Louis XIV supported the Gallican church's independence claims and repressed the Jansenist
movement, aiming for religious unity. However, his policies shifted towards intolerance, leading
to the mass emigration of Protestants. Despite economic and social consequences, France's
economy grew stronger by 1700, but peasants suffered heavy taxation and famines. Despite
these challenges, France remained organized and well-organized.

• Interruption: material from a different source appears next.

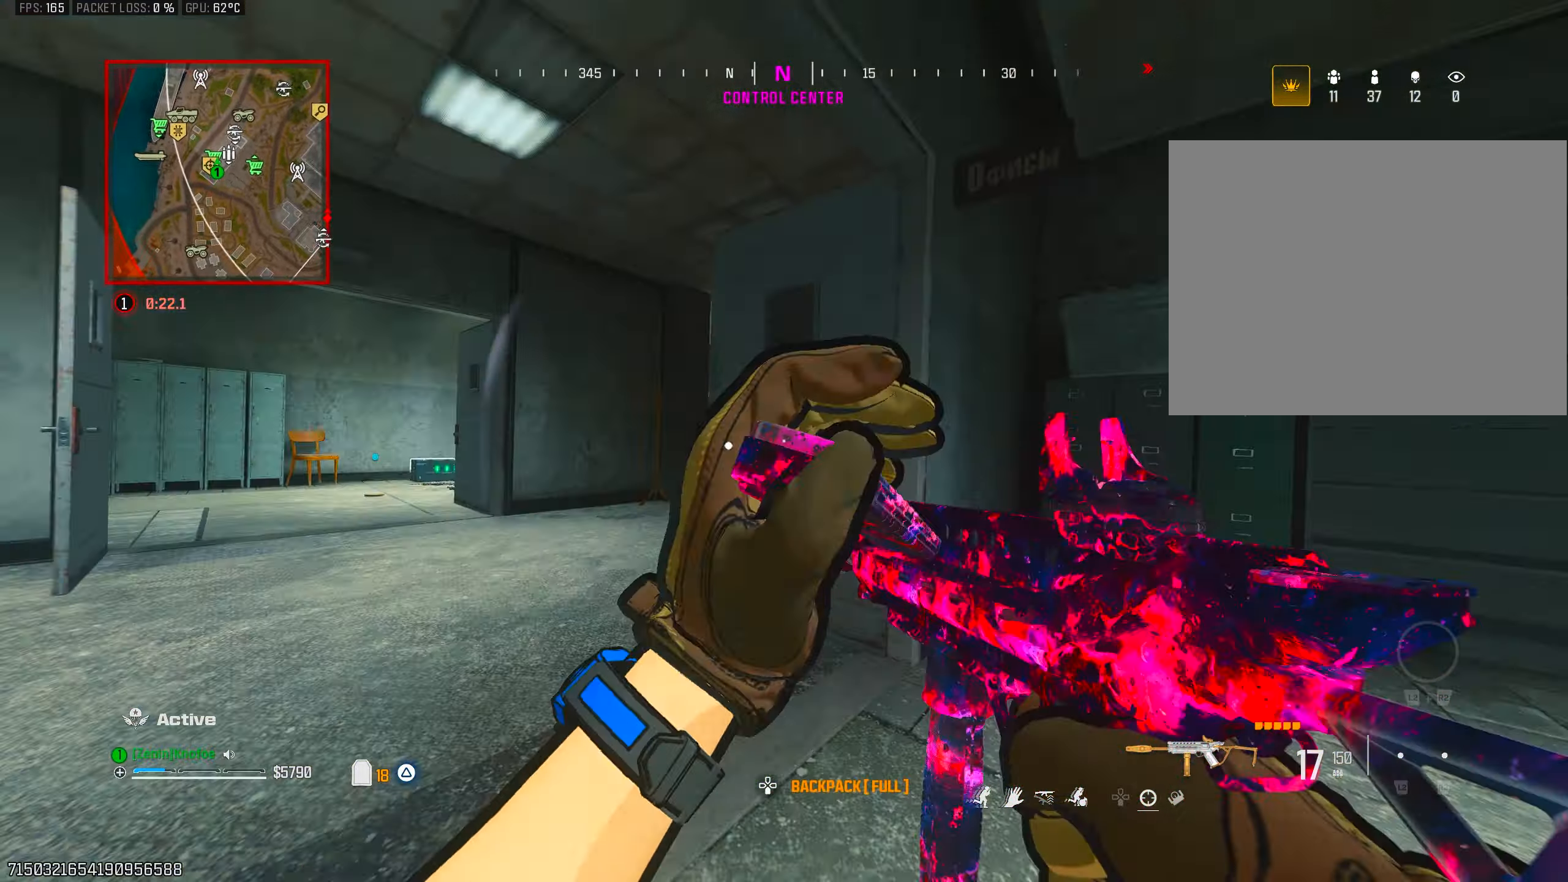
{"buttons": [], "left_stick": "up", "right_stick": "right", "events": [[33, "right_stick", "left"], [50, "TRIANGLE", "down"], [250, "right_stick", "center"], [333, "right_stick", "left"], [400, "TRIANGLE", "up"], [433, "right_stick", "center"], [483, "left_stick", "up"], [483, "right_stick", "right"]]}
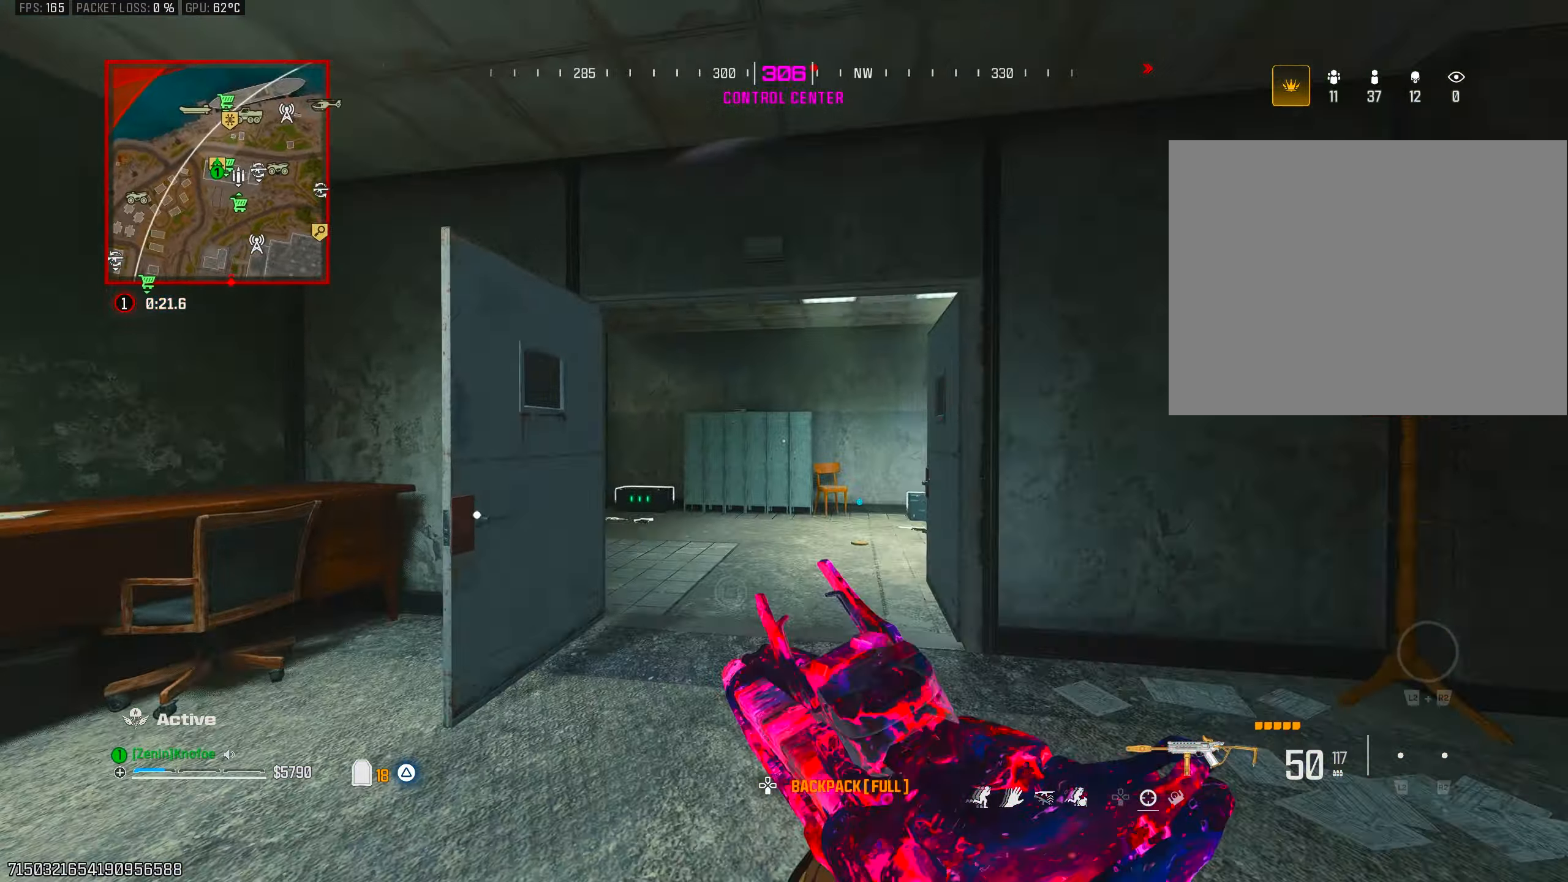
{"buttons": [], "left_stick": "up-right", "right_stick": "down-right", "events": [[33, "CIRCLE", "down"], [33, "right_stick", "center"], [167, "CIRCLE", "up"], [167, "right_stick", "right"], [267, "right_stick", "down-right"], [283, "CROSS", "down"], [400, "CROSS", "up"], [450, "left_stick", "up-right"]]}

THE WARS OF LOUIS XIV THE PEACE OF UTRECHT 1713


Before 1700
Louis XIV pursued ambitious foreign policy during his reign, aiming to expand French territories
and achieve a frontier on the Rhine and Alps. He faced opposition from the Triple Alliance and
the Dutch War. He formed an alliance with Charles II of England and signed the Treaty of
Nimwegen, expanding France's power. The League of Augsburg formed, involving Catholic and
Protestant states.

The war of Spanish succession


The War of the Spanish Succession, lasting 11 years (1702-1713), marked a shift in warfare from
religious to professional armies. The war focused on commerce and sea power, with English
money playing a significant role in Continental politics. The Grand Alliance, formed in 1701,
included England, Holland, Austria, Brandenburg, Portugal, and the Italian duchy of Savoy,
aiming to counter Louis XIV's expansionist ambitions. The Allies achieved notable victories at
Blenheim, Ramillies, Oudenarde, and Malplaquet.

The peace of Utrecht


The Treaties of Utrecht and Rastadt in 1713 ended the War of the Spanish Succession, dividing
Spanish territories between the British and French. The British retained control of Gibraltar and
Minorca, while the Duke of Savoy acquired Sardinia. The rest of the Spanish Mediterranean was
passed to the Austrian Habsburgs. The war had significant impacts on France, leading to
poverty, misery, and depopulation. The treaties confirmed the international system of relations
established by the Peace of Westphalia in 1648, leaving France and Great Britain as the two
most vigorous imperial powers in Europe.